Rewrite these lines with every "Power & Cables" changed to "Chargers & Cables" and nothing else altered. Leave the pictures out of your answer.

━━━━━━━━━━━━━━━━━━━━

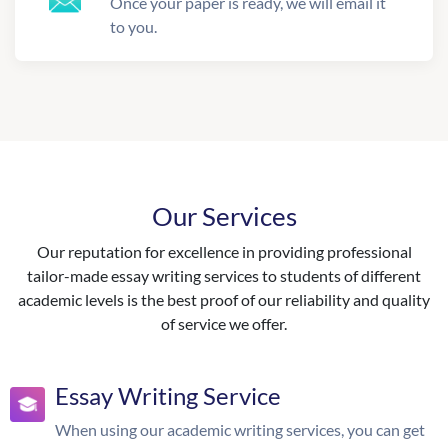
Once your paper is ready, we will email it
to you.
Our Services
Our reputation for excellence in providing professional
tailor-made essay writing services to students of different
academic levels is the best proof of our reliability and quality
of service we offer.
Essay Writing Service
When using our academic writing services, you can get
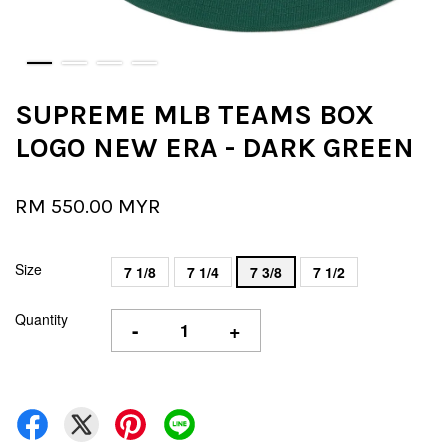
SUPREME MLB TEAMS BOX
LOGO NEW ERA - DARK GREEN
RM 550.00 MYR
Size
7 1/8
7 1/4
7 3/8
7 1/2
Quantity
-
+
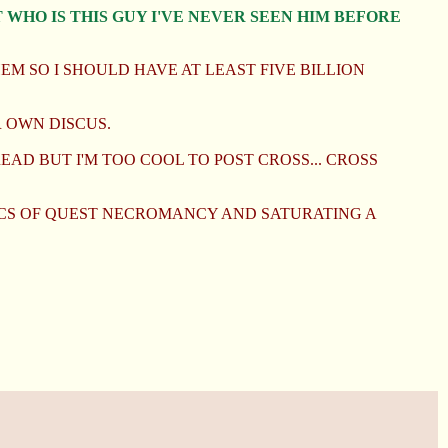
 WHO IS THIS GUY I'VE NEVER SEEN HIM BEFORE
M SO I SHOULD HAVE AT LEAST FIVE BILLION
 OWN DISCUS.
EAD BUT I'M TOO COOL TO POST CROSS... CROSS
HICS OF QUEST NECROMANCY AND SATURATING A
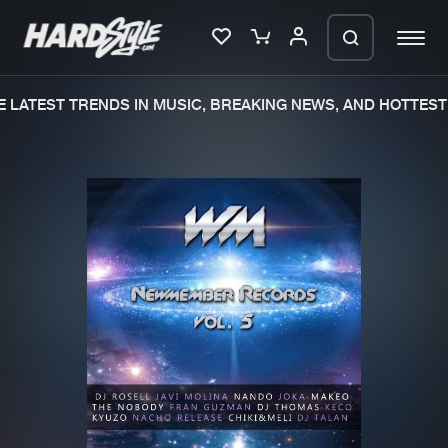
 LATEST TRENDS IN MUSIC, BREAKING NEWS, AND HOTTEST 
Please wait..
0%
100%
We are preparing your order in a ZIP
file. keep the window open so we can
Home
New releases
generate a ZIP file.
Music
Charts
Charts
Tracks
News
Albums
Merchandise
Genres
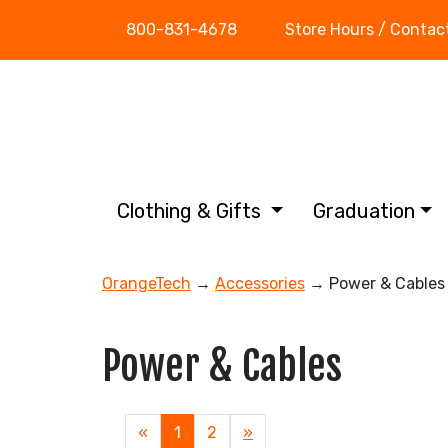
800-831-4678
Store Hours / Contac
Clothing & Gifts
Graduation
OrangeTech
→
Accessories
→ Power & Cables
Power & Cables
«
Current
1
Page
2
Next
»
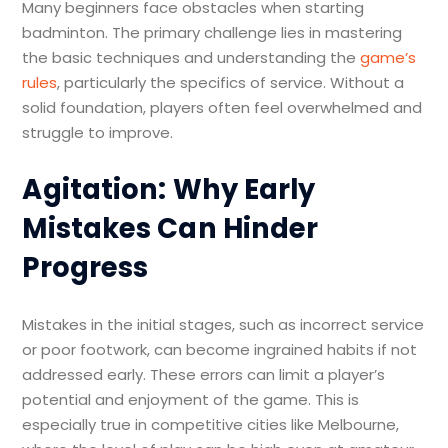
Many beginners face obstacles when starting
badminton. The primary challenge lies in mastering
the basic techniques and understanding the
game’s
rules
, particularly the specifics of service. Without a
solid foundation, players often feel overwhelmed and
struggle to improve.
Agitation: Why Early
Mistakes Can Hinder
Progress
Mistakes in the initial stages, such as incorrect service
or poor footwork, can become ingrained habits if not
addressed early. These errors can limit a player’s
potential and enjoyment of the game. This is
especially true in competitive cities like Melbourne,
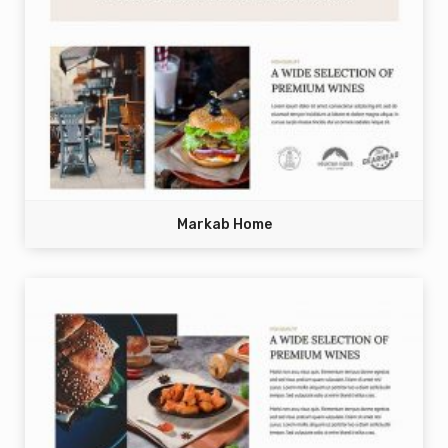
Markab Home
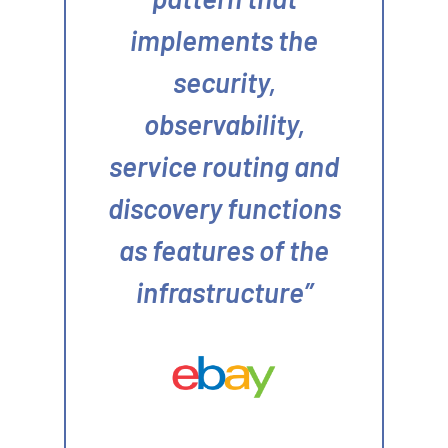
implements the
security,
observability,
service routing and
discovery functions
as features of the
infrastructure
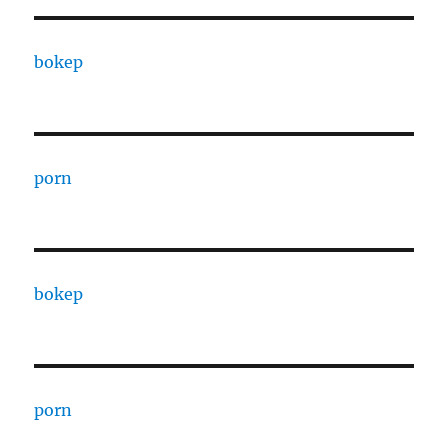
bokep
porn
bokep
porn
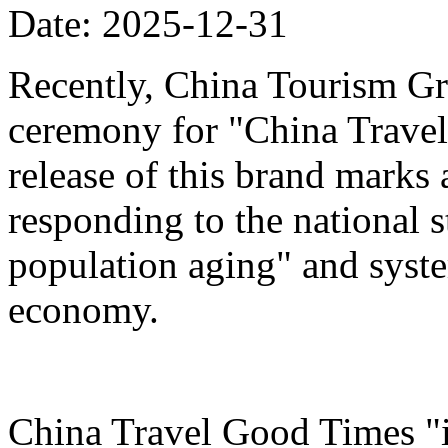
Date: 2025-12-31
Recently, China Tourism Gr
ceremony for "China Travel
release of this brand marks 
responding to the national s
population aging" and system
economy.
China Travel Good Times "i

━━━━━━━━━━━━━━━━━━━━

RESPONSE AREA
Once your paper is ready, we will email it
to you.
Our Services
Our reputation for excellence in providing professional
tailor-made essay writing services to students of different
academic levels is the best proof of our reliability and quality
of service we offer.
Essay Writing Service
When using our academic writing services, you can get
SUPREME MLB TEAMS BOX
LOGO NEW ERA - DARK GREEN
RM 550.00 MYR
Size
7 1/8
7 1/4
7 3/8
7 1/2
Quantity
-
+
 WHO IS THIS GUY I'VE NEVER SEEN HIM BEFORE
M SO I SHOULD HAVE AT LEAST FIVE BILLION
 OWN DISCUS.
EAD BUT I'M TOO COOL TO POST CROSS... CROSS
HICS OF QUEST NECROMANCY AND SATURATING A
 LATEST TRENDS IN MUSIC, BREAKING NEWS, AND HOTTEST 
Please wait..
0%
100%
We are preparing your order in a ZIP
file. keep the window open so we can
Home
New releases
generate a ZIP file.
Music
Charts
Charts
Tracks
News
Albums
Merchandise
Genres
800-831-4678
Store Hours / Contac
Clothing & Gifts
Graduation
OrangeTech
→
Accessories
→ Chargers & Cables
Chargers & Cables
«
Current
1
Page
2
Next
»
Many beginners face obstacles when starting
badminton. The primary challenge lies in mastering
the basic techniques and understanding the
game’s
rules
, particularly the specifics of service. Without a
solid foundation, players often feel overwhelmed and
struggle to improve.
Agitation: Why Early
Mistakes Can Hinder
Progress
Mistakes in the initial stages, such as incorrect service
or poor footwork, can become ingrained habits if not
addressed early. These errors can limit a player’s
potential and enjoyment of the game. This is
especially true in competitive cities like Melbourne,
Markab Home
implements the
security,
observability,
service routing and
discovery functions
as features of the
infrastructure
bokep
porn
bokep
porn
Date: 2025-12-31
Recently, China Tourism Gr
ceremony for "China Travel
release of this brand marks 
responding to the national s
population aging" and system
economy.
China Travel Good Times "i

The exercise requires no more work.